Cão comunitário atacado por moradora teve cerca de 40% do corpo queimado e não tem previsão de alta, diz delegada

Cachorro ficou com a parte de trás do corpo ferida após ser atacado com líquido quente, em Goiás — Foto: Divulgação/Polícia Civil

O cachorro comunitário Johnny, que foi atacado por uma moradora de Goiânia com um líquido quente, teve cerca de 40% do corpo queimado e não tem previsão de alta, segundo a delegada responsável pelo caso, Simelli Lemes, do Grupo de Proteção Animal.

“Ele está evoluindo bem, em tratamento, mas não tem previsão de alta”, informou a investigadora

A Polícia Civil indiciou nesta quinta-feira (26) Cacilda Ferreira de Almeida pelo crime de maus-tratos. A defesa da mulher informou que não irá se manifestar.

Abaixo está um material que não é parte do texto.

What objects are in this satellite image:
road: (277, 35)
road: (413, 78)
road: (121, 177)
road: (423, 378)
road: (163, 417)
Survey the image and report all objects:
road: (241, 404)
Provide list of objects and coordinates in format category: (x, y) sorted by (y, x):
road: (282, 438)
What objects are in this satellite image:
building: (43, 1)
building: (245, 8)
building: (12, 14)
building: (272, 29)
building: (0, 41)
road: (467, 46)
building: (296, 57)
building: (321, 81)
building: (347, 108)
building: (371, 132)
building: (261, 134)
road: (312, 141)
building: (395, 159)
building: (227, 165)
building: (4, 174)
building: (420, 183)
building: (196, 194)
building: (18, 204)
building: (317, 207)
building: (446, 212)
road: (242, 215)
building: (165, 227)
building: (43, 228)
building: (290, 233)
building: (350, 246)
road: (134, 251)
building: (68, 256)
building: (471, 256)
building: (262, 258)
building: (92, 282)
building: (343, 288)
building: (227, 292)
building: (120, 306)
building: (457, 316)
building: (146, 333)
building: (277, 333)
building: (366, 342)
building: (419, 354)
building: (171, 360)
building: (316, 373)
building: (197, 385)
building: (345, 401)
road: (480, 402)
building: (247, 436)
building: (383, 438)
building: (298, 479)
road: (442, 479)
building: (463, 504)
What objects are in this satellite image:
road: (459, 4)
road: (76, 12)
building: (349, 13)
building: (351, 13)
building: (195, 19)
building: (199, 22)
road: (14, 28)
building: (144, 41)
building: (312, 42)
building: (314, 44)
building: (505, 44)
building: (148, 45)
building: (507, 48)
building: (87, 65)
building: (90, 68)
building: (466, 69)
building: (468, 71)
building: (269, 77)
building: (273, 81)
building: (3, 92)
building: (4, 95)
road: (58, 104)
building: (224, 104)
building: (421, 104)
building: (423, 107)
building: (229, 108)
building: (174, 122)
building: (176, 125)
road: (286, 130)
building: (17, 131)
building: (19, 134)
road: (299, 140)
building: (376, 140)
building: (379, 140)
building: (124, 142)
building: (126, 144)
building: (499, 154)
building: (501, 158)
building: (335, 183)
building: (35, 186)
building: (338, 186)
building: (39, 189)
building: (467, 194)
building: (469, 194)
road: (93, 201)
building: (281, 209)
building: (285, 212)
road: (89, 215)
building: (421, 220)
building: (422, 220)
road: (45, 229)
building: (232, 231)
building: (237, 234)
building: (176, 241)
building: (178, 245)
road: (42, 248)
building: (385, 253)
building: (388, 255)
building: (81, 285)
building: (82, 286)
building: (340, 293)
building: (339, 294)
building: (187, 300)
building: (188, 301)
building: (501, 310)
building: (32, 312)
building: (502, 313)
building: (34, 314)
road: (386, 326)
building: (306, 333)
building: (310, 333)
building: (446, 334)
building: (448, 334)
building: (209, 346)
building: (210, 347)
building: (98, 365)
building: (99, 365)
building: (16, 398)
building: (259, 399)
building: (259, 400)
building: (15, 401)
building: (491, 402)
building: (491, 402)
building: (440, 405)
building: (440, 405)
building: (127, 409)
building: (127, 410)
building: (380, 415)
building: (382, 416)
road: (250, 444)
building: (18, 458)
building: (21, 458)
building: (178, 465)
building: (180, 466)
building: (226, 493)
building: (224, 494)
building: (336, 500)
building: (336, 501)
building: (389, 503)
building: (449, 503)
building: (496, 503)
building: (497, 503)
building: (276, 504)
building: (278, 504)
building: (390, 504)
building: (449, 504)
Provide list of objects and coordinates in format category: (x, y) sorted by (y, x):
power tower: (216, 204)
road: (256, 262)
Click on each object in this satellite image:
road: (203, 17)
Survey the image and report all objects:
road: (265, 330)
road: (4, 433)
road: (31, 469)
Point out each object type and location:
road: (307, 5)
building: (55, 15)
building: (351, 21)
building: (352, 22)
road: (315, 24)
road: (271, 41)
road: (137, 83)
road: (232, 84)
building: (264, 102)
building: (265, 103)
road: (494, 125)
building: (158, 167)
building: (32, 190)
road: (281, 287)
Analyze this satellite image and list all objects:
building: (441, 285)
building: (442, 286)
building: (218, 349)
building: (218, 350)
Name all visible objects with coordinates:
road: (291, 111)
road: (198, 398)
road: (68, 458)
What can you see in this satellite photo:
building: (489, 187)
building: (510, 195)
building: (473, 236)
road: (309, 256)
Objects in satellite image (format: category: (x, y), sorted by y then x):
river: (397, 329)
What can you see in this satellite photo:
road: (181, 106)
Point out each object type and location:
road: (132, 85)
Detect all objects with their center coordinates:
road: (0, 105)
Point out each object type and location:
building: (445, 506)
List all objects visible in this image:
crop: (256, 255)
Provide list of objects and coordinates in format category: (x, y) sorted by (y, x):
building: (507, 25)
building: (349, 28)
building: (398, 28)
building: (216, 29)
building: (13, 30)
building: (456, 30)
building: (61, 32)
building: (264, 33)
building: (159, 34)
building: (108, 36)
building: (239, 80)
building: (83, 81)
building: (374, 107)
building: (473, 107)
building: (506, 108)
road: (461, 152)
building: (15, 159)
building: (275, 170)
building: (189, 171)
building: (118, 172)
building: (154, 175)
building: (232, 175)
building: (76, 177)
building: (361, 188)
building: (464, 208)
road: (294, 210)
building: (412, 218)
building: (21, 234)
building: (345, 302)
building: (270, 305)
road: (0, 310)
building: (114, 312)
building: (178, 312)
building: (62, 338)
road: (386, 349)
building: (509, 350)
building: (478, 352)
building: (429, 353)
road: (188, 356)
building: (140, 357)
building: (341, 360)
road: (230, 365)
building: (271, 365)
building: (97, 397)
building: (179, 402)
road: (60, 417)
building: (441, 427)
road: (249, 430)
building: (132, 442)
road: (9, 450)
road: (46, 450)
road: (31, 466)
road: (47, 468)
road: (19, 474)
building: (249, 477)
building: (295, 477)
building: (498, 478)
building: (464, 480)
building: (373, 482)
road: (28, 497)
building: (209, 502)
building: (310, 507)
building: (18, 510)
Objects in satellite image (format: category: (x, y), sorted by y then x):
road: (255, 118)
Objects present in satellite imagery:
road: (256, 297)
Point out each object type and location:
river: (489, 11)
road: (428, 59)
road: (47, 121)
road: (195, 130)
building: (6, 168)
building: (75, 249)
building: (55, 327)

Segundo a delegada, embora o advogado Whashington Soares tenha informado que a cliente confessou o crime, em depoimento à polícia ela permaneceu em silêncio.

“A gente percebe que houve uma intenção de provocar esse sofrimento no animal. Na perícia, a gente pode ver que sai um vapor quando o líquido toca o corpinho do animal, fora os uivos dele de dor”, destacou Simelli, em entrevista à TV Anhanguera.

Johnny teve queimaduras de primeiro, segundo e terceiro grau e sofreu uma infecção generalizada, precisando ficar internado e com suporte de oxigênio.

Caso seja condenada, Cacilda pode receber uma pena entre 2 a 5 anos de prisão.